Posted on August 28, 2012 at 6:37 PM

Updated Tuesday, Aug 28 at 6:40 PM

CHARLOTTE, N.C. – Steve Baker laughed when I called him Tuesday afternoon.

“You guys got gas up there,” he asked.

I was hoping he’d be able to answer that question.

Baker is the spokesman for the Colonial Pipeline, which runs from Houston to New York City and is responsible for supplying most of Charlotte’s gasoline. The pipeline hooks into many of the refineries that shut down as Hurricane Isaac approached.

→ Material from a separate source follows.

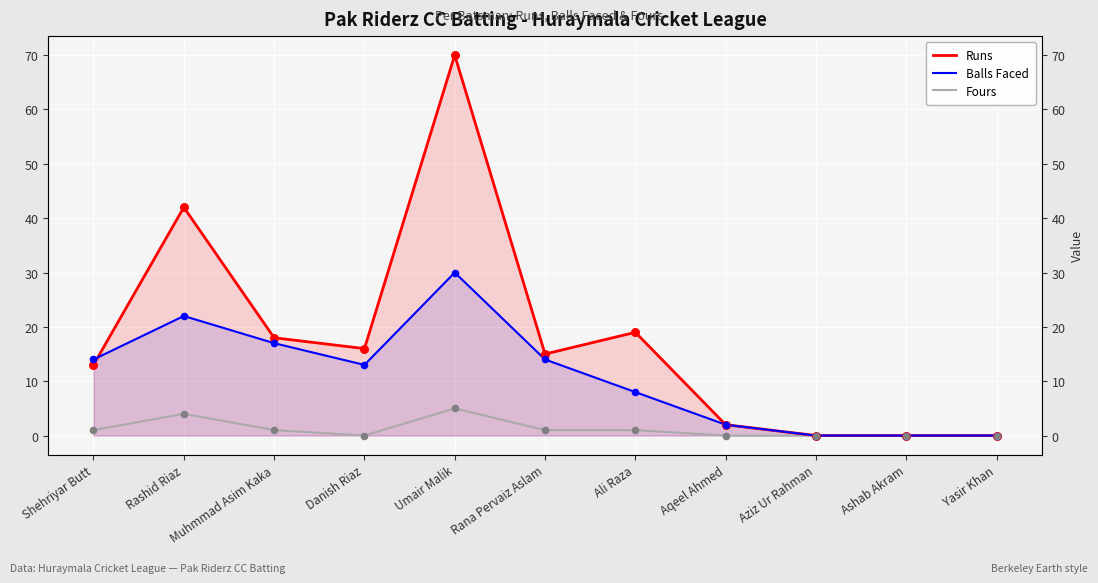

At which category is the sum across all series the highest?

Umair Malik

In 2008, when Hurricanes Gustav and Ike rolled through, refineries shut down, gas didn’t flow into the pipeline, and Charlotte was left with high prices and shortages.
Baker doesn’t think Isaac will do the same thing. For one thing, the storm’s not expected to impact refineries in Houston where the pipeline begins. On Tuesday afternoon, the pipeline was operating at 100 percent, and pipeline workers started preparing for the storm over the weekend.

Since the pipeline is underground, damage isn’t a concern. Power outages are.

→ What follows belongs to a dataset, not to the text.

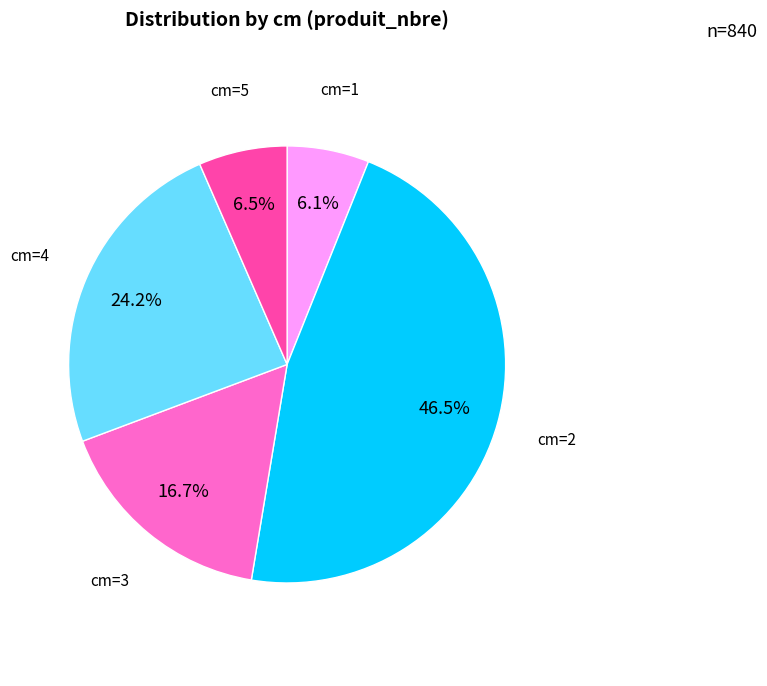

Does any single category account for the majority?

No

After Hurricanes Katrina and Rita, which disrupted the flow of gasoline to Charlotte, Colonial Pipeline bought eight large generators to keep the power on and the gas flowing.

“These are not the ones you get at Costco or Sam’s Club,” said Baker. “These are big flat-bed trucks.”

So if supply isn’t a problem, why are prices expected to go up?

Blame speculation, says Gary Harris, executive director of the North Carolina Petroleum and Convenience Marketers. Like Baker, he’s not anticipating any shortages in Charlotte, and doesn't think Isaac will do a lot of damages to gulf coast refineries.

But since gasoline is a commodity, speculators and events like Isaac can spook investors and send prices up. Harris says oil prices went up on Thursday, Friday and Monday, but he hasn’t seen the impact trickle down to the price of gasoline. Yet.

Supply, Harris says, isn’t a problem. The United States is currently exporting refined gasoline. That wasn’t the case when hurricanes hit a few years ago, and Harris sees no reason to stock up on gas because of Isaac.

“If everybody keeps calm,” he said, “they should be fine.”